• **Supplied material**
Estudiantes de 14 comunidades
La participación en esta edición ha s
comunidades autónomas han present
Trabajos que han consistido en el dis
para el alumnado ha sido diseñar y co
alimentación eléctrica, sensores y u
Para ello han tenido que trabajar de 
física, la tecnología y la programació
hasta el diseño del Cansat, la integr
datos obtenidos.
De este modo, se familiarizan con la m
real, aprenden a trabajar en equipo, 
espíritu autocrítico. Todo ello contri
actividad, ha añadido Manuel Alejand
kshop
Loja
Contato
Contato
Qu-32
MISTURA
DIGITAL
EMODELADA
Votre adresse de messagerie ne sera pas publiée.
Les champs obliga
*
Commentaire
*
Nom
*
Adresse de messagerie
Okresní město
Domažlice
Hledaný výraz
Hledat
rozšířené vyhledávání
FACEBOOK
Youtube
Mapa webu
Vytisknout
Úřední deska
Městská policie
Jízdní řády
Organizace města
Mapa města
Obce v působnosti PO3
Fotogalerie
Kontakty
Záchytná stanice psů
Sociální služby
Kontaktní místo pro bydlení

• **Task goal**
Precisely the line with "Jízdní řády" and the lines after it, up to the last line of the entries above, are to be reproduced, and nothing more.

• **Exercise response**
Jízdní řády
Organizace města
Mapa města
Obce v působnosti PO3
Fotogalerie
Kontakty
Záchytná stanice psů
Sociální služby
Kontaktní místo pro bydlení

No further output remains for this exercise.